Let $n\left( A \right)=n$ . Then the number of all relation on A is:
(a). ${{2}^{n}}$
(b). ${{2}^{n!}}$
(c). ${{2}^{{{n}^{2}}}}$
(d). None

Answer 1

Hint: We are going to solve this question by putting different values of n and then we will find the number of subset possible and that will be equal to all relations and then we will try to find the formula for n.

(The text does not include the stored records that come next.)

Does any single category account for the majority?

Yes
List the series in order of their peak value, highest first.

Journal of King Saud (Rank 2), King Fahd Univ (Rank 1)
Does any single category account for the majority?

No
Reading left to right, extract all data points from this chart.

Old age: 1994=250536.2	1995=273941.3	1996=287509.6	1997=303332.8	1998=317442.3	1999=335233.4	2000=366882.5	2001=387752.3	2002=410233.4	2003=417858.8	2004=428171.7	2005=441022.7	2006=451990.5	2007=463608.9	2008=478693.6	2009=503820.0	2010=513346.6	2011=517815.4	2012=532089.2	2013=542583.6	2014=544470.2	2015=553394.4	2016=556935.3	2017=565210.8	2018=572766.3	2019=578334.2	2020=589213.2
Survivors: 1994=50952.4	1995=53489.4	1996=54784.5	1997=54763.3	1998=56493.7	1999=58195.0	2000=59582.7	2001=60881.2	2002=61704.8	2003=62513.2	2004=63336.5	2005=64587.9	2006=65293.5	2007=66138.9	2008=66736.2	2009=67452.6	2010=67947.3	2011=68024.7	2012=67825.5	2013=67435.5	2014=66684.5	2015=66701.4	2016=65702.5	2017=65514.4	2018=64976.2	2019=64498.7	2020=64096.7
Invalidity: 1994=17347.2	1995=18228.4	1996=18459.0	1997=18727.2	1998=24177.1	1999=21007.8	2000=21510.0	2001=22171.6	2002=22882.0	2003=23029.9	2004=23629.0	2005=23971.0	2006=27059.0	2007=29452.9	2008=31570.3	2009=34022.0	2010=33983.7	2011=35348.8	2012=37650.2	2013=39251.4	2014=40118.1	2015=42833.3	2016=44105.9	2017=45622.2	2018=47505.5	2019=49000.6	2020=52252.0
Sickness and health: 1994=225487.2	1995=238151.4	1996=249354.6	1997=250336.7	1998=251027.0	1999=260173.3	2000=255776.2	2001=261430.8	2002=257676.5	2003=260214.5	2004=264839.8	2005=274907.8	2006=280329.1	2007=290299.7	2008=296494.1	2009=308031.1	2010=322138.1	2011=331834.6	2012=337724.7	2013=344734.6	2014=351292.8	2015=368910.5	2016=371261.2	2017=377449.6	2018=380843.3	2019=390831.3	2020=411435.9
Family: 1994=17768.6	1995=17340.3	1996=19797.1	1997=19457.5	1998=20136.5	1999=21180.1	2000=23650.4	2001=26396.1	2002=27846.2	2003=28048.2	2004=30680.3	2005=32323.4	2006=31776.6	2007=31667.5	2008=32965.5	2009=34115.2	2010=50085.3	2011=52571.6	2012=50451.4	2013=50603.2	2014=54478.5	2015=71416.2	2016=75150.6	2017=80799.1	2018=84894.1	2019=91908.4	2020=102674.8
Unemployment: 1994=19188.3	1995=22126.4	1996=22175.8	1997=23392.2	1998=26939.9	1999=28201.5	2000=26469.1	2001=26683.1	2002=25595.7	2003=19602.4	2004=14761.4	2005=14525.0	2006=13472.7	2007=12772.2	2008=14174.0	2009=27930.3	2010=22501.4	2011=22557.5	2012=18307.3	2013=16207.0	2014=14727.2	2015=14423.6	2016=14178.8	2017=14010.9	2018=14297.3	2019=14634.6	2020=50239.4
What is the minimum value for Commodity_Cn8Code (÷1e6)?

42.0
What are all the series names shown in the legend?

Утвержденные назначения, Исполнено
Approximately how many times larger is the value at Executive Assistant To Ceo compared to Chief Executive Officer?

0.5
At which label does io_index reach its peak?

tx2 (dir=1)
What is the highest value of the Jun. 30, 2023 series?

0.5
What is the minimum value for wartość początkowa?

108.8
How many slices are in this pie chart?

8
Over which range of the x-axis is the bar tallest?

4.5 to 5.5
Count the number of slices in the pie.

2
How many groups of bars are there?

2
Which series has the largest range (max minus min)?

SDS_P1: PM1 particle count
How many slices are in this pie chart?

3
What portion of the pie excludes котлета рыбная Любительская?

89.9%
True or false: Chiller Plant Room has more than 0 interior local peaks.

Complete step-by-step solution -

For n(A) = 1,
Let A = $\{1\}$
Then the total subset will be $\left\{ 1,\phi \right\}$
Hence 2 elements for n = 1.
Now for n(A) = 2,
Let A = { 1, 2 }
The total subset will be $\left\{ 1,2,\left( 1,2 \right),\phi \right\}$
Hence 4 elements for n = 2.
Now for n(A) = 3,
Let A = { 1, 2, 3 }
The total subset will be $\left\{ 1,2,3,\left( 2,3 \right),\left( 1,3 \right),\left( 1,2 \right),\left( 1,2,3 \right),\phi \right\}$
Hence 8 elements for n = 3.
So, from this we can see that ${{2}^{n}}$ is the correct formula.
We also know that if a set has n elements then the number of subsets of A are ${{2}^{n}}$ ,
Therefore, for $A\times A$ there can be as many relations as the number of subsets of $A\times A$.
Hence, the correct answer is option (a).

Note: In this question we have derived the formula for total number of subset and in that derivation we have considered an empty element $\phi $ one can also directly use the formula that the number of subset of set having n elements is ${{2}^{n}}$, most of the students miss the empty element $\phi $ and then make mistakes while solving, so these point should be kept in mind.